Member of the Nauruan Parliament for Anetan / Ewa
- In office 6 December 1986 – 14 November 1992
- Preceded by: Lawrence Stephen
- Succeeded by: Lawrence Stephen
- In office 18 November 1995 – 8 February 1997
- Preceded by: Lawrence Stephen
- Succeeded by: Vassal Gadoengin

Minister of Finance of Nauru
- In office November 1996 – December 1996
- President: Kennan Adeang
- Preceded by: Kinza Clodumar
- Succeeded by: Lagumot Harris

Personal details
- Born: 1949 (age 76–77)
- Alma mater: Christchurch School of Medicine
- Profession: midwife

= Ruby Thoma =

Nauruan politician

Ruby Thoma (born Ruby Dediya in 1949 in Nauru) is a Nauruan politician.

After completing secondary school in Australia, she was trained as a nurse at Epworth Hospital in Melbourne. She graduated from the University of Otago Christchurch School of Medicine and became a midwife in Nauru.

Entering politics, she stood as a candidate for the 1983 general election, in the Anetan/Ewa constituency. She was supported by a group of women who helped her in her electoral campaign, arguing that voters would benefit from having an educated woman, able to defend the interests of women and children, in Parliament; since the country's independence in 1968, all members of Parliament had been men. She encountered resistance, including from female voters who told her that politics should rightly be left to men. She was unsuccessful.

==Election to Parliament==

Standing as a candidate again in the 1986 general election, she was elected, becoming the first woman MP in the country's history. There were no political parties in Nauru; all members of Parliament sat as independents, constituting informal coalitions.

===Minister for Finance and later Parliamentary activity===

She joined President Hammer DeRoburt's parliamentary majority, and he appointed her minister, from December 1986 until the government was brought down upon losing the confidence of Parliament in August 1989. Ruby Dediya kept her seat in Parliament in the ensuing general election, but lost it in the 1992 election. She founded the People's Movement Association to oppose what she saw as wasteful public spending by President Bernard Dowiyogo's government. As she was a public sector employee, she was consequently sacked from her position as a midwife. She regained her seat in Parliament in the 1995 general election. She was appointed as Minister Assisting the President of Nauru in the cabinet of Kennan Adeang from November 1996 to December 1996, and held the portfolio of Minister of Finance at the same time. However, she lost her seat in 1997. This marked the end of her political career.

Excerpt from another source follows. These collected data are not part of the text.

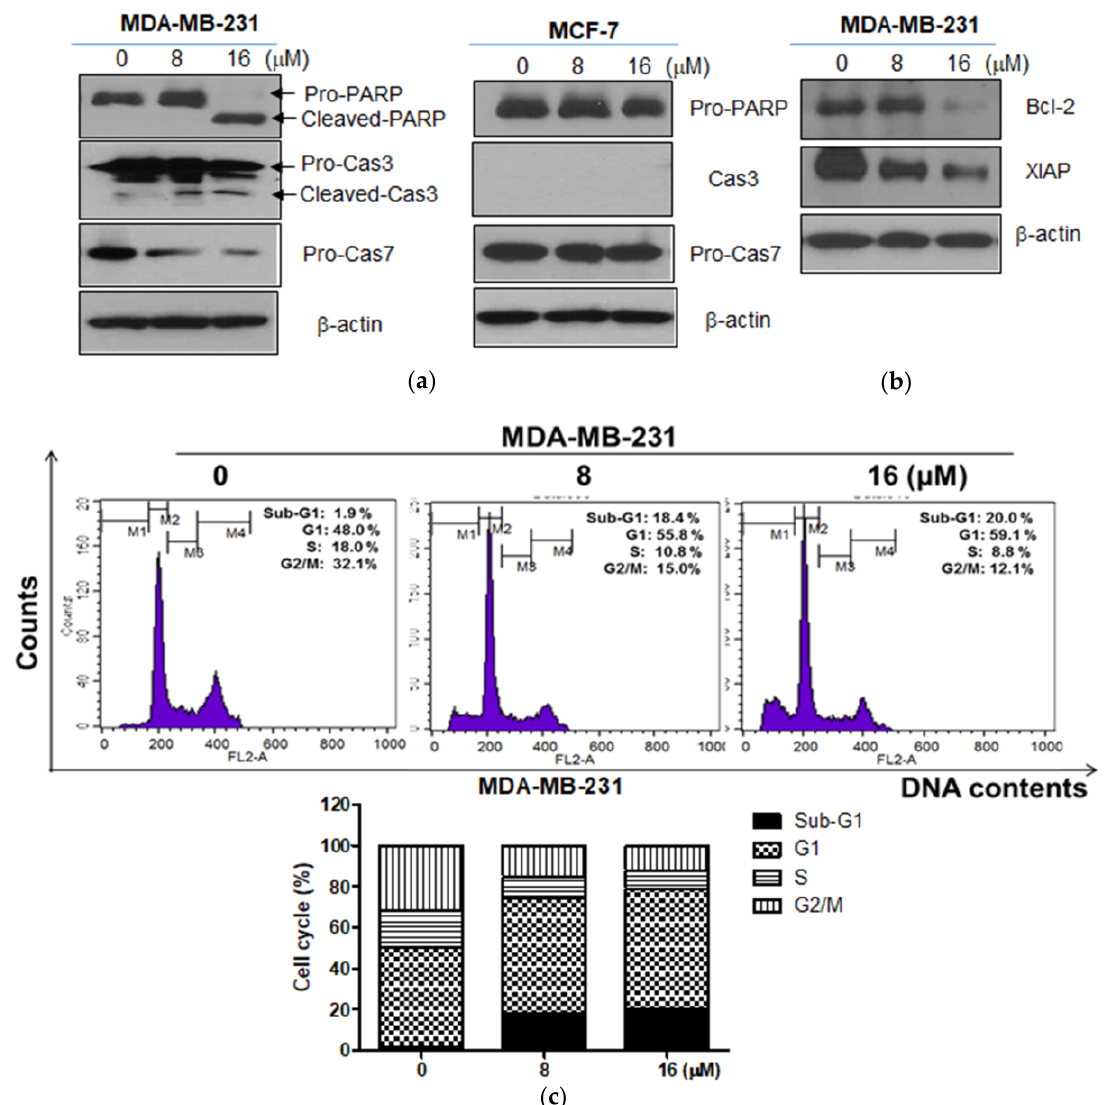
Figure 2. Effect of Moracin D on apoptosis related proteins and apoptosis portion in MDA-MB-231 cells. Human breast cancer cells (MDA-MB-231, MCF-7) were treated with Moracin D for 24 h. ( a ) Cell lysates were prepared and then subjected to Western blotting with antibodies of caspase-3, procaspase-7, and cleaved poly (Adenosine diphosphate ribose (ADP-ribose)) polymerase (PARP). ( b ) MDA-MB-231 cells were treated with Moracin D (0, 8 or 16 μM) for 24 h and subjected to Western blotting for B-cell lymphoma 2 (Bcl-2) and X-linked inhibitor of apoptosis protein (XIAP). ( c ) The stained cells by propidium iodide (PI) were evaluated by fluorescence-activated cell sorting (FACS). The bar graphs show quantification of cell cycle population (%).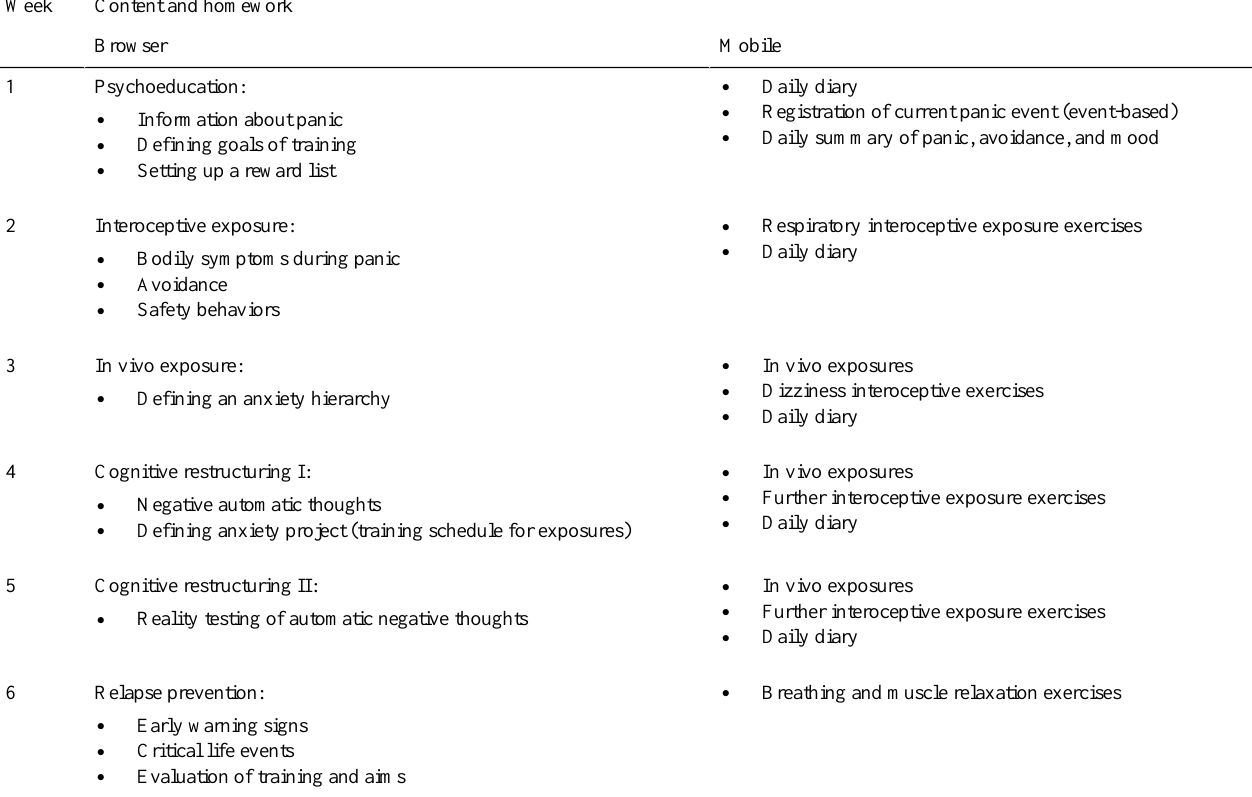
Table 1. Overview of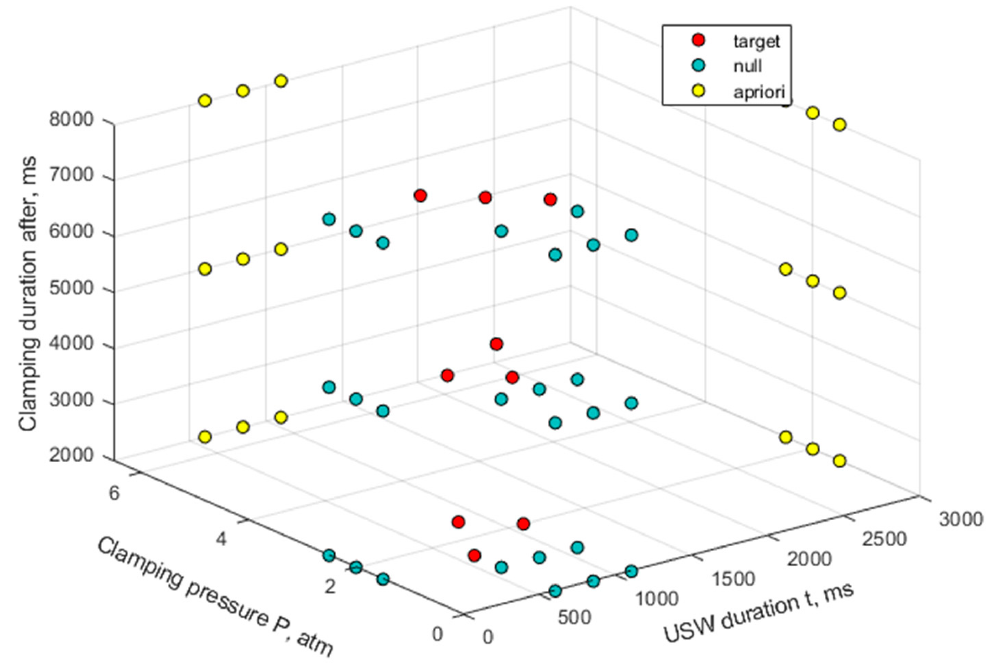
Figure 7. The distribution of the experimental parameters and selected priors for the USW results. The USW parameters used in the training sample: the experimental parameters; the param- eters under which lap joints are not formed; the parameters when the prepreg is fractured. Table 5. Threshold values of the optimal USW lap joint characteristics.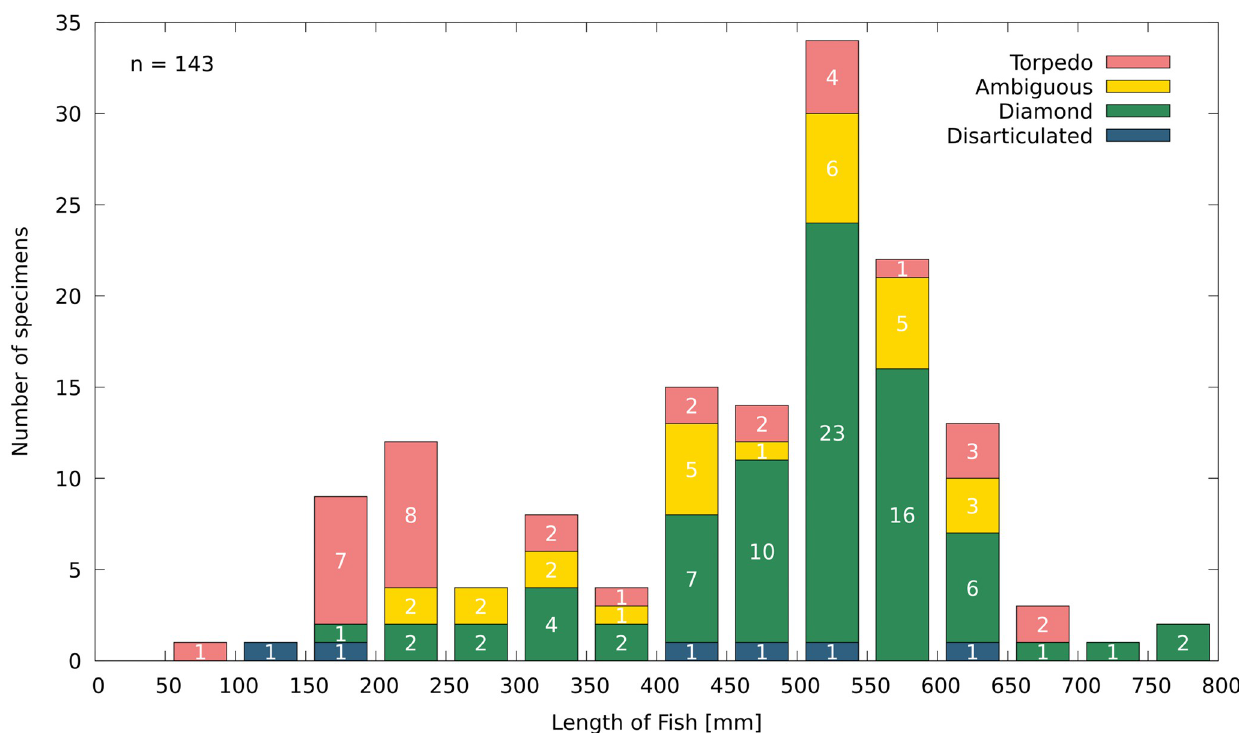
Fig 6. Size range distribution of 143 individuals of T . formosa from Vallecillo correlated to both body shape types. Torpedo-shaped individuals are marked in red and diamond-shaped specimens in green. Disarticulated individuals are presented in blue and ambiguous individuals in yellow.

==Historic significance of role==

Throughout her career, she was the only woman MP. No other woman was elected to Parliament until Charmaine Scotty became MP for Yaren in the 2013 general election.

In the late 2000s, she was appointed to preside the commission tasked with overseeing constitutional reform proposals. The projected reforms were ultimately not implemented, as they were rejected by referendum in February 2010.